What is being asked: All of the records below are to be given again word for word, with the pictures removed.

======== Dataset

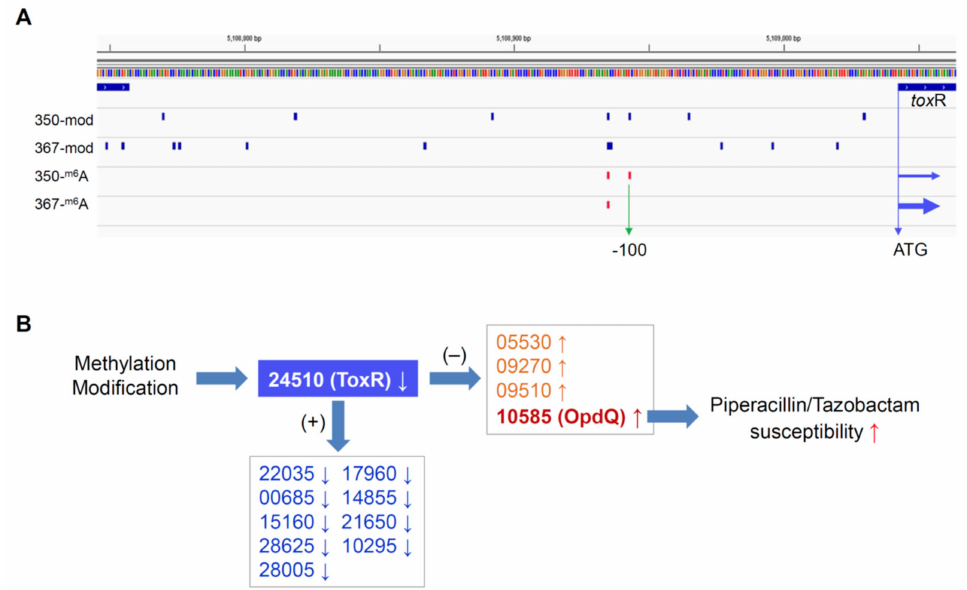
Figure 3. Hypothesized epigenetic regulation mechanism of P. aeruginosa antimicrobial resistance. ( A ) Methylation and modification in the promoter of ToxR in isolates PB367 and PB350, an extra m6A site was found in PB350 at − 100 (vertical green arrow) flanking from the translation start site (horizontal blue arrows) of ToxR, in addition to di ff erential modifications as compared with PB367; ( B ) Methylation and / or modification cause ToxR lower expression in PB350, which leads to higher expression of OpdQ and, furthermore, PB350 susceptible to Piperacillin / Tazobactam. + , positive transcription regulation; − , negative transcription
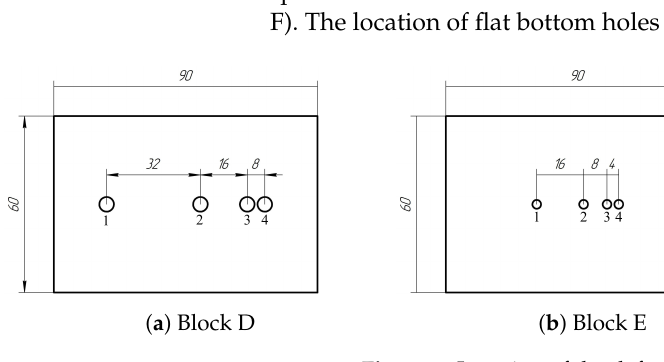
Figure 8. Location of the defects in steel blocks.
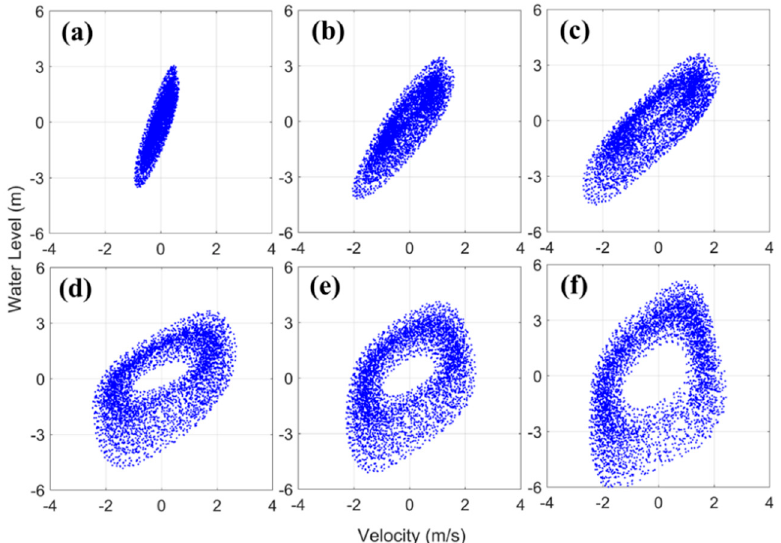
Figure 9. Tidal stage (water level vs. velocity) curves at six ADCP stations along the main axis of Cook Inlet showing the propagation of tidal wave in the system ( a ) COI0514; ( b ) COI0511; ( c ) COI0508; ( d ) COI0502; ( e ) COI1210; and ( f ) COI1209.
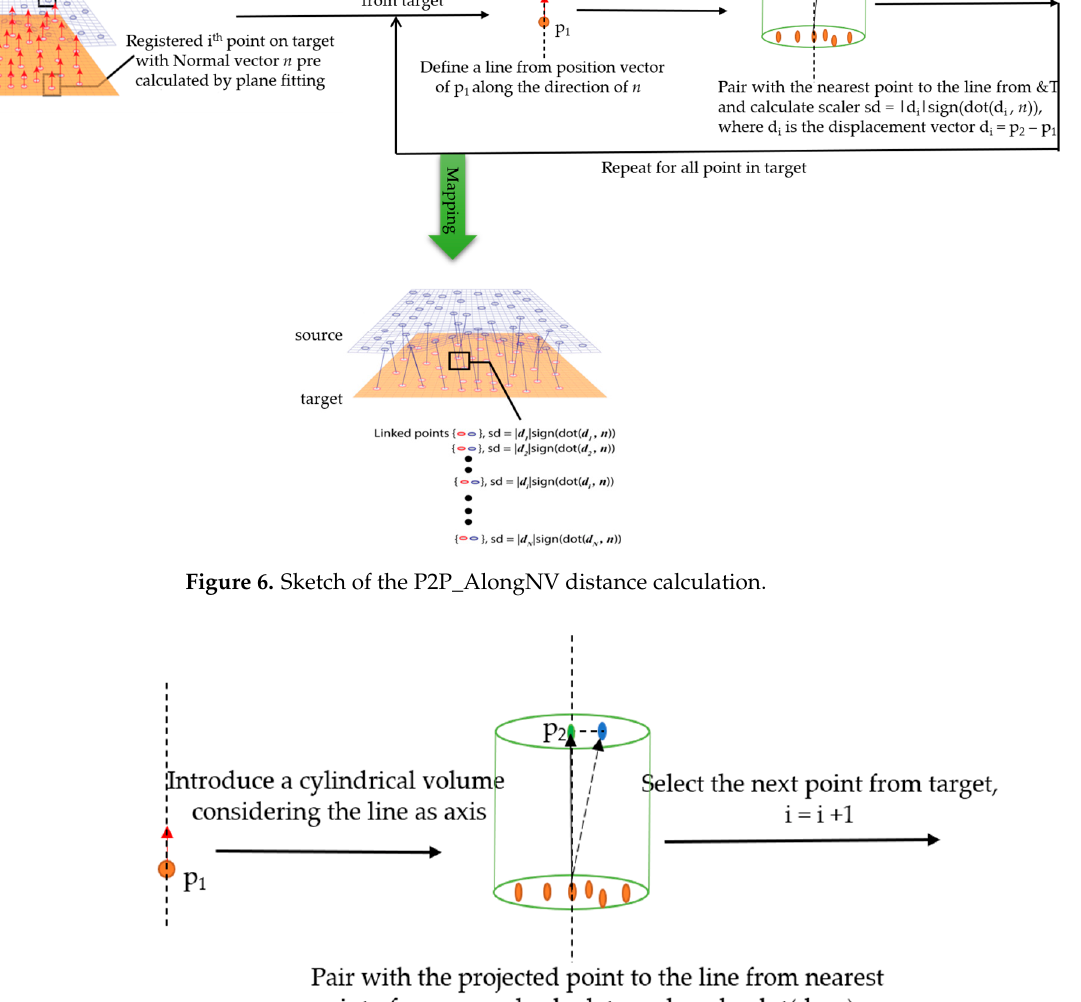
Figure 7. Sketch of the P2P_ProjectionAlongNV distance calculation.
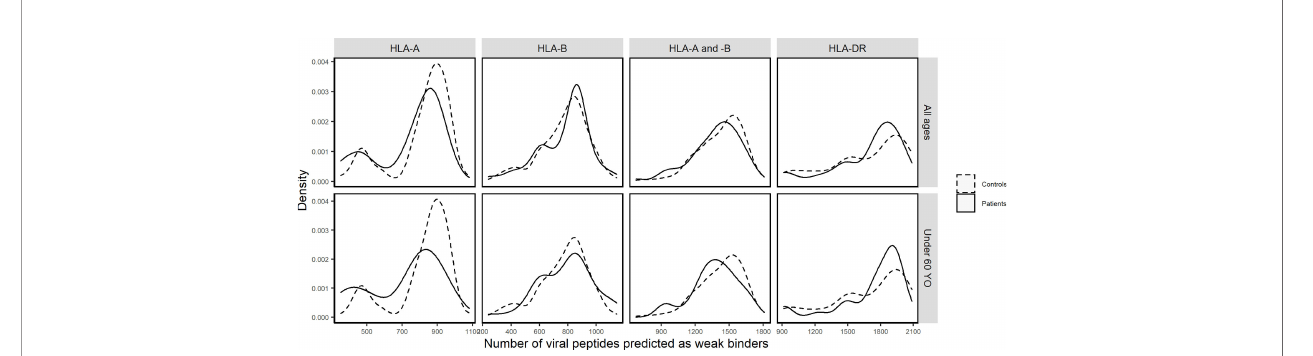
FIGURE 3 | Density distributions of the numbers of SARS-CoV-2-derived peptides predicted by %Rank as weak binders to HLA-A (n A ), HLA-B (n B ), HLA-A and -B (n AB ), and HLA-DR (n DR ) molecules in patients (solid curves) and controls (dashed curves) of all ages and in those under 60 years old,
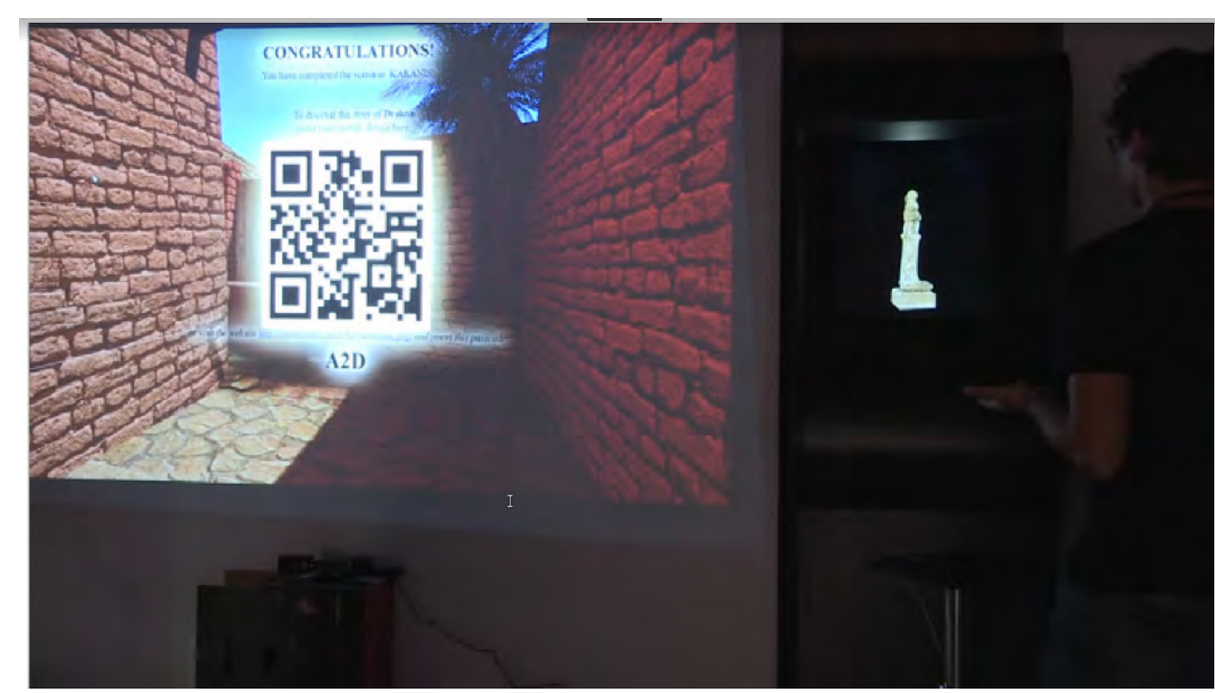
Figure 2. Holobox setup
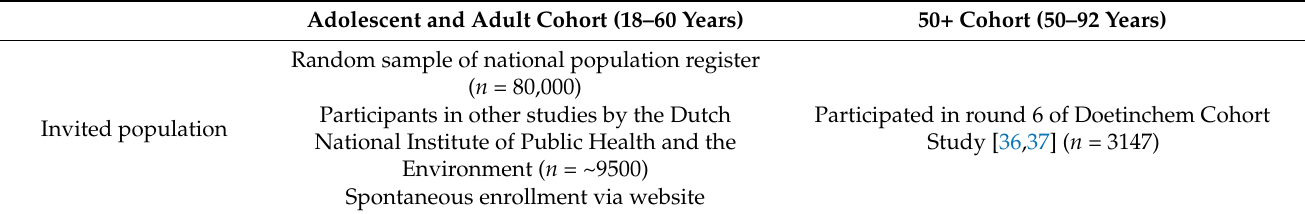
Table A1. Overview of study population, inclusion and exclusion criteria, and period of enrolment per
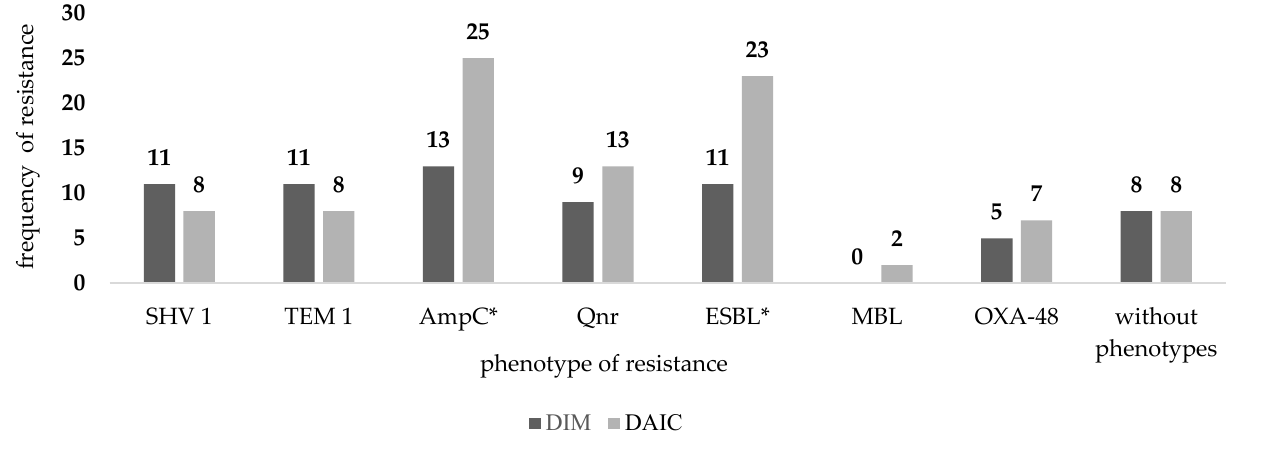
Figure 3. Number of individual phenotypes of resistance in isolated gram-negative nosocomial rods by department (statistically significant in cases AmpC and ESBL, statistically evaluated by chi-square test, p = 0.047 for AmpC, and p = 0.041 for ESBL, *—significant).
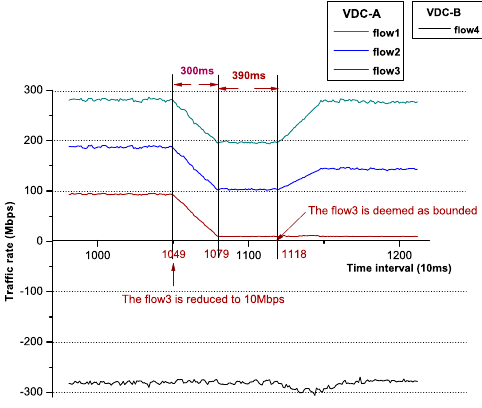
Figure 12. The detailed variation of flow rates in [t0,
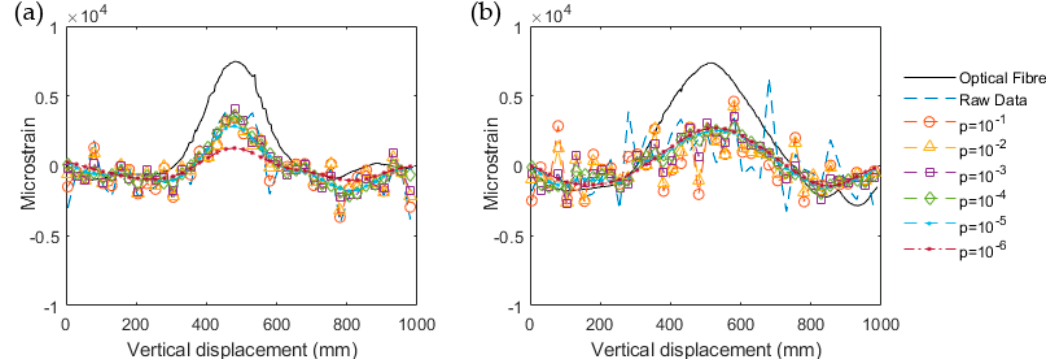
Figure 12. OOP deformation test Step 6: Strain along the vertical line ( a ) at 800 mm and ( b ) at 1000 mm for different (cid:2198) parameters, no filter, and optical fibre.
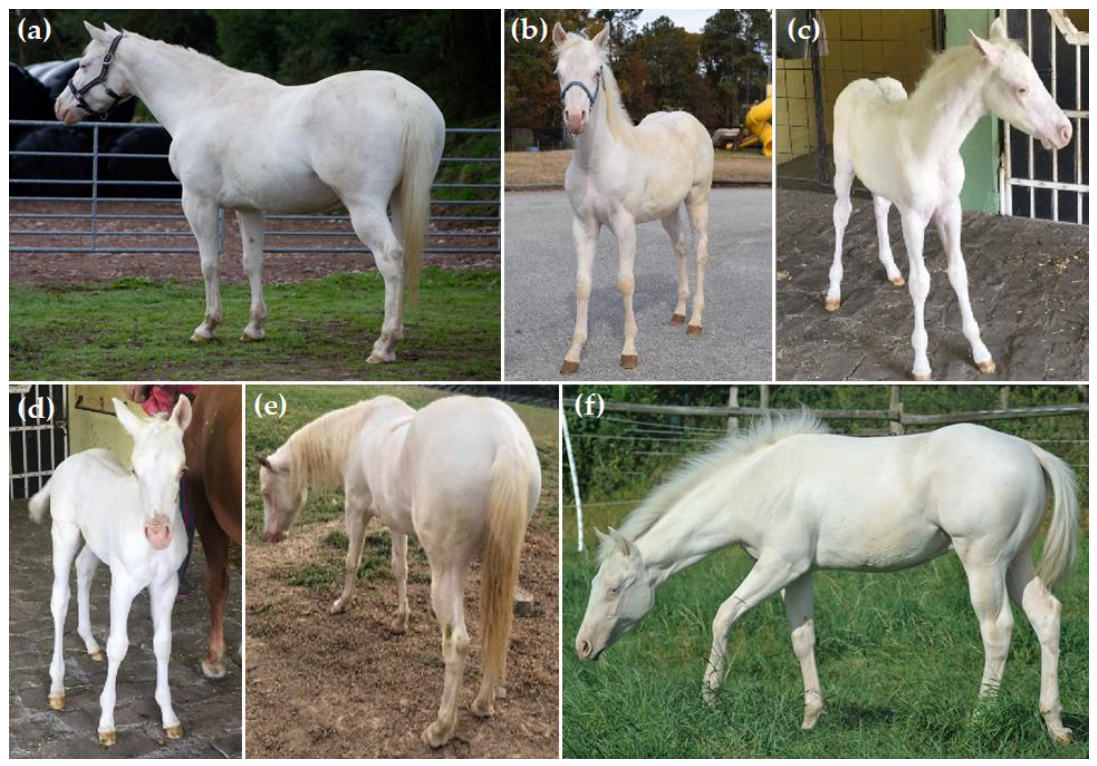
Figure 2. Six Quarter Horses homozygous for the SW2 white patterning allele ( SW2/SW2 ). ( a ) Bay base coat with cream dilution, known as buckskin, ( E/e A/A Cr/N ) and having other white pattern alleles ( SW1/N W20/N ); ( b ) Bay base coat ( E/e A/A ) and other white patterning alleles ( SW1/N W20/N ); ( c ) Bay base coat ( E/e A/A ) and SW1/N W20/N ; ( d ) Bay base coat ( E/e A/a ) and SW1/N W20/N ; ( e ) chestnut base coat with cream allele, known as Palomino ( e/e A/A Cr/N ), with no other dilution or white patterning alleles detected; ( f ) Bay base coat ( E/E A/a ) and homozygous W20/W20 . After removing related individuals, the frequency was low in both breeds (a.f. =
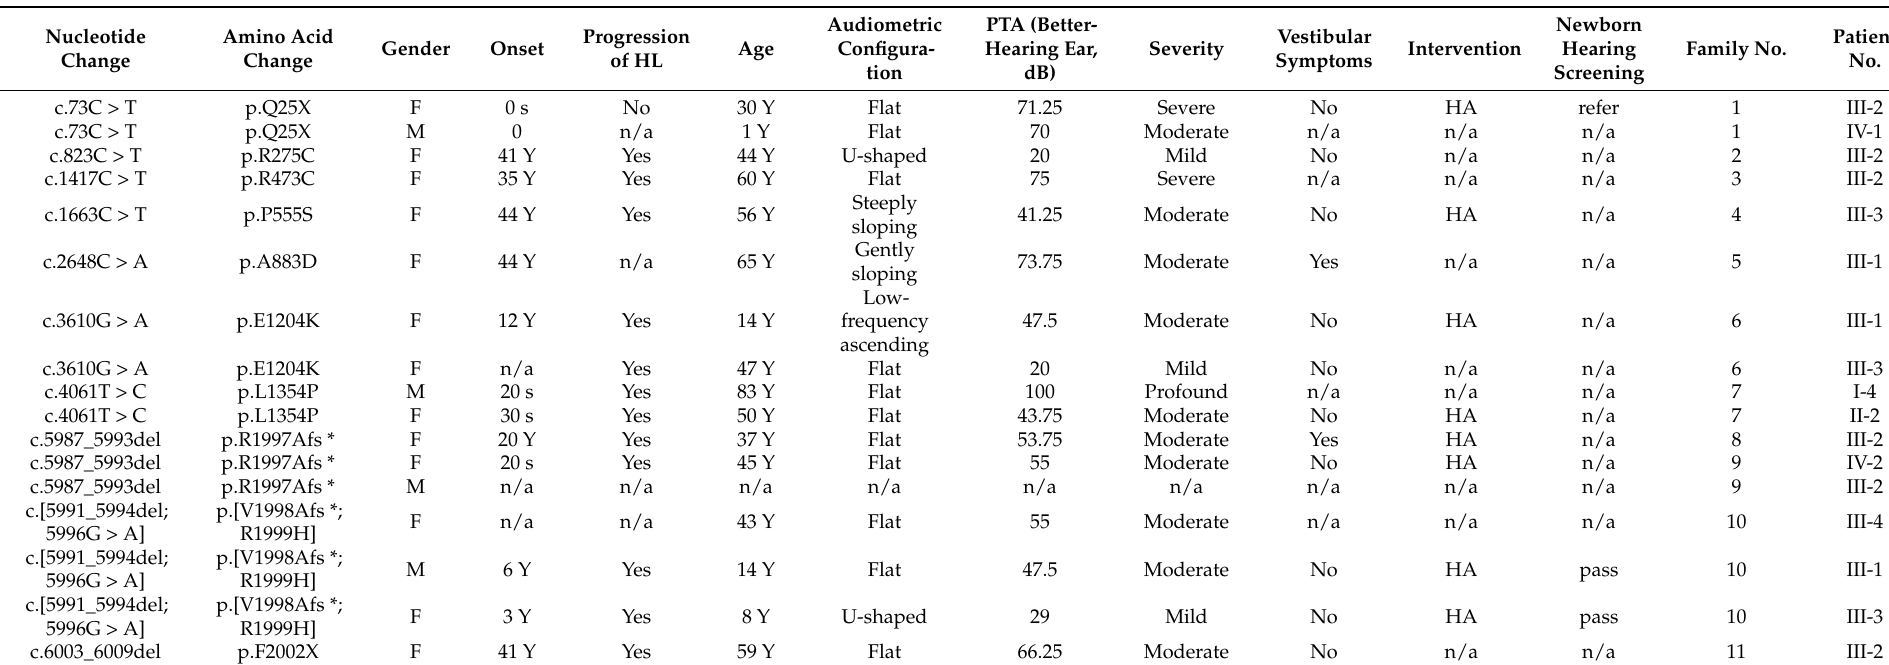
Table 1. Variants and clinical information for MYH14 -associated HL patients and affected family members identified in this study (all MYH14 variants are indicated in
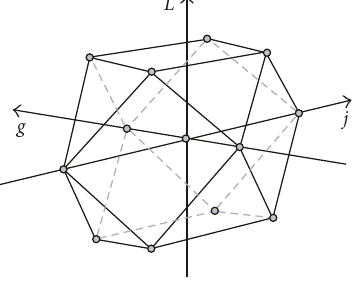
Figure 1: In the OSA color system, color samples are arranged in a regular rhombohedral lattice in which each point is surrounded by twelve neighboring colors, all perceptually equidistant from the central one.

================

Task answer:
Figure 3. Hypothesized epigenetic regulation mechanism of P. aeruginosa antimicrobial resistance. ( A ) Methylation and modification in the promoter of ToxR in isolates PB367 and PB350, an extra m6A site was found in PB350 at − 100 (vertical green arrow) flanking from the translation start site (horizontal blue arrows) of ToxR, in addition to di ff erential modifications as compared with PB367; ( B ) Methylation and / or modification cause ToxR lower expression in PB350, which leads to higher expression of OpdQ and, furthermore, PB350 susceptible to Piperacillin / Tazobactam. + , positive transcription regulation; − , negative transcription
Figure 8. Location of the defects in steel blocks.
Figure 9. Tidal stage (water level vs. velocity) curves at six ADCP stations along the main axis of Cook Inlet showing the propagation of tidal wave in the system ( a ) COI0514; ( b ) COI0511; ( c ) COI0508; ( d ) COI0502; ( e ) COI1210; and ( f ) COI1209.
Figure 7. Sketch of the P2P_ProjectionAlongNV distance calculation.
FIGURE 3 | Density distributions of the numbers of SARS-CoV-2-derived peptides predicted by %Rank as weak binders to HLA-A (n A ), HLA-B (n B ), HLA-A and -B (n AB ), and HLA-DR (n DR ) molecules in patients (solid curves) and controls (dashed curves) of all ages and in those under 60 years old,
Figure 2. Holobox setup
Table A1. Overview of study population, inclusion and exclusion criteria, and period of enrolment per
Figure 3. Number of individual phenotypes of resistance in isolated gram-negative nosocomial rods by department (statistically significant in cases AmpC and ESBL, statistically evaluated by chi-square test, p = 0.047 for AmpC, and p = 0.041 for ESBL, *—significant).
Figure 12. The detailed variation of flow rates in [t0,
Figure 12. OOP deformation test Step 6: Strain along the vertical line ( a ) at 800 mm and ( b ) at 1000 mm for different (cid:2198) parameters, no filter, and optical fibre.
Figure 2. Six Quarter Horses homozygous for the SW2 white patterning allele ( SW2/SW2 ). ( a ) Bay base coat with cream dilution, known as buckskin, ( E/e A/A Cr/N ) and having other white pattern alleles ( SW1/N W20/N ); ( b ) Bay base coat ( E/e A/A ) and other white patterning alleles ( SW1/N W20/N ); ( c ) Bay base coat ( E/e A/A ) and SW1/N W20/N ; ( d ) Bay base coat ( E/e A/a ) and SW1/N W20/N ; ( e ) chestnut base coat with cream allele, known as Palomino ( e/e A/A Cr/N ), with no other dilution or white patterning alleles detected; ( f ) Bay base coat ( E/E A/a ) and homozygous W20/W20 . After removing related individuals, the frequency was low in both breeds (a.f. =
Table 1. Variants and clinical information for MYH14 -associated HL patients and affected family members identified in this study (all MYH14 variants are indicated in
Figure 1: In the OSA color system, color samples are arranged in a regular rhombohedral lattice in which each point is surrounded by twelve neighboring colors, all perceptually equidistant from the central one.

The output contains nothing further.